Ce qui atteste d'ailleurs l'identité de ces deux pensées, ce sont certains phénomènes mystérieux tels que les pressentiments, la divination, la seconde vue, le génie qui est une sorte d'irruption de la pensée improvisatrice dans la pensée réfléchie, spectaculaire ou scientifique. Il semble qu'il y ait dans ces états une mystérieuse communication entre notre moi conscient, réfléchi, et notre grand Moi profond et oublié, fantôme omniprésent qui nous enveloppe et nous accompagne de son ombre (5).

Parvenus à ce point, nous pouvons voir que la convention moniste sous laquelle a été instituée la philosophie spectaculaire a été rigoureusement respectée.
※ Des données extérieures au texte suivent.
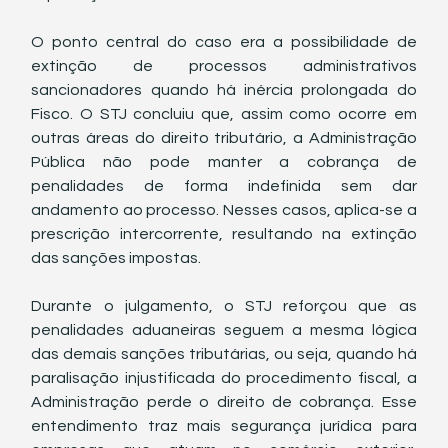
O ponto central do caso era a possibilidade de 
extinção de processos administrativos 
sancionadores quando há inércia prolongada do 
Fisco. O STJ concluiu que, assim como ocorre em 
outras áreas do direito tributário, a Administração 
Pública não pode manter a cobrança de 
penalidades de forma indefinida sem dar 
andamento ao processo. Nesses casos, aplica-se a 
prescrição intercorrente, resultando na extinção 
das sanções impostas.
Durante o julgamento, o STJ reforçou que as 
penalidades aduaneiras seguem a mesma lógica 
das demais sanções tributárias, ou seja, quando há 
paralisação injustificada do procedimento fiscal, a 
Administração perde o direito de cobrança. Esse 
entendimento traz mais segurança jurídica para 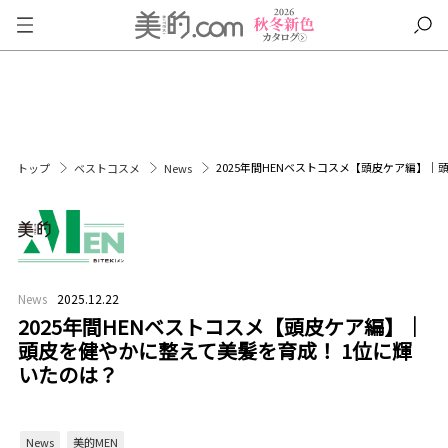
2025年間HENベストコスメ【頭皮ケア編】｜
トップ
ベストコスメ
News
News
2025.12.22
2025年間HENベストコスメ【頭皮ケア編】｜
頭皮を健やかに整えて美髪を育成！ 1位に輝
いたのは？
News
美的MEN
La métaphysique du spectacle et la métaphysique du spectateur n'en font plus qu'une. La philosophie de la connaissance et la philosophie de l'Instinct vital se réconcilient. Ce dernier Instinct a pour fonction de produire un spectacle intéressant pour le connaisseur. L'instinct de connaissance, à son tour, devra s'astreindre, dans l'intérêt même de la perpétuité du spectacle, à respecter les droits de la Vie, les conventions fondamentales du jeu de la Vie, stipulées par la loi du Bovarysme vital, de ce que Relling appellerait le Mensonge vital.

 

NOTES

(1) Raisons de l'Idéalisme, p. 181.

(2) Dépendance de la morale, p. 98.

(3) Dépendance de la morale, p. 98.

(4) Raisons de l'Idéalisme, p. 156.

(5) Voir sur cette idée : Schopenhauer, Parerga. Sur l'apparente préméditation qui préside aux destinées individuelles.